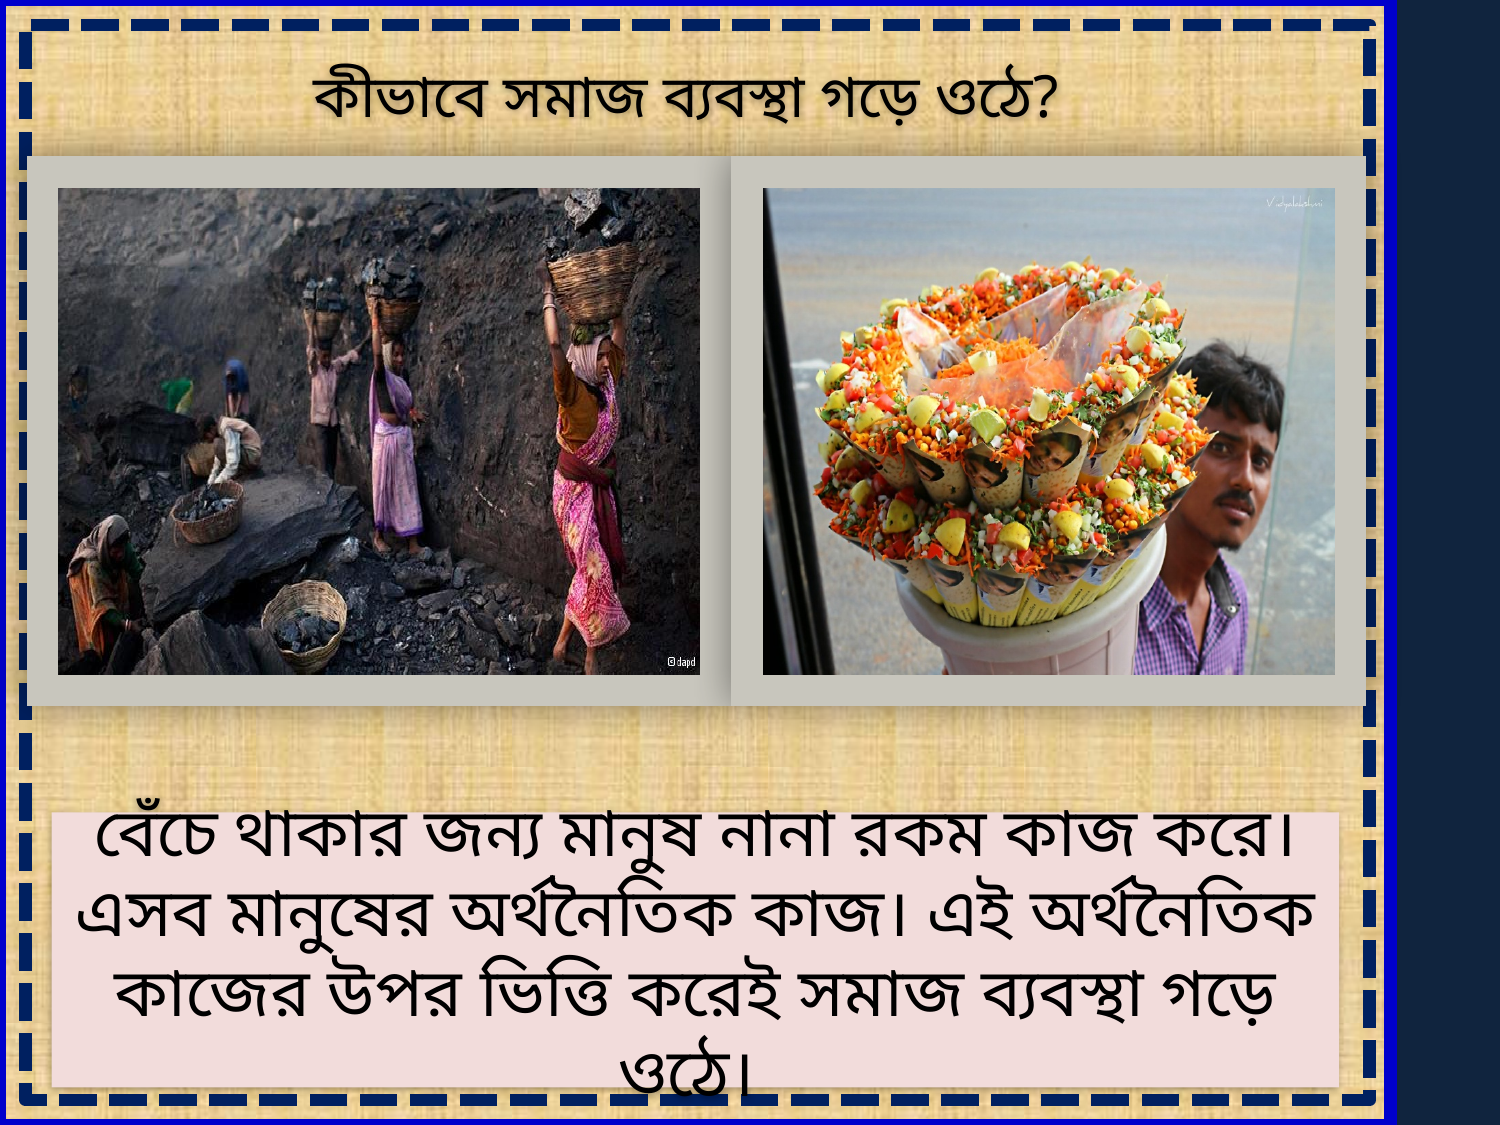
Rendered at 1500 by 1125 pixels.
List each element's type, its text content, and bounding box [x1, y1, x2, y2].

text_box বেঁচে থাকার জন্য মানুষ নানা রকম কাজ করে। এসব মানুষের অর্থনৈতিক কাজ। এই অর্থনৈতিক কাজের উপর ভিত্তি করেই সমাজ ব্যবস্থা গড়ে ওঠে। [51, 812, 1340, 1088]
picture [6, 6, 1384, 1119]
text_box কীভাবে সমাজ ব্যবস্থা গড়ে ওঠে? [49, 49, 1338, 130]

....

What you are asked to do: Nothing but the lines from the one holding "List each element's" to the end of the entries should be output, each exactly as it appears.

Task solution:
List each element's type, its text content, and bounding box [x1, y1, x2, y2].

text_box বেঁচে থাকার জন্য মানুষ নানা রকম কাজ করে। এসব মানুষের অর্থনৈতিক কাজ। এই অর্থনৈতিক কাজের উপর ভিত্তি করেই সমাজ ব্যবস্থা গড়ে ওঠে। [51, 812, 1340, 1088]
picture [6, 6, 1384, 1119]
text_box কীভাবে সমাজ ব্যবস্থা গড়ে ওঠে? [49, 49, 1338, 130]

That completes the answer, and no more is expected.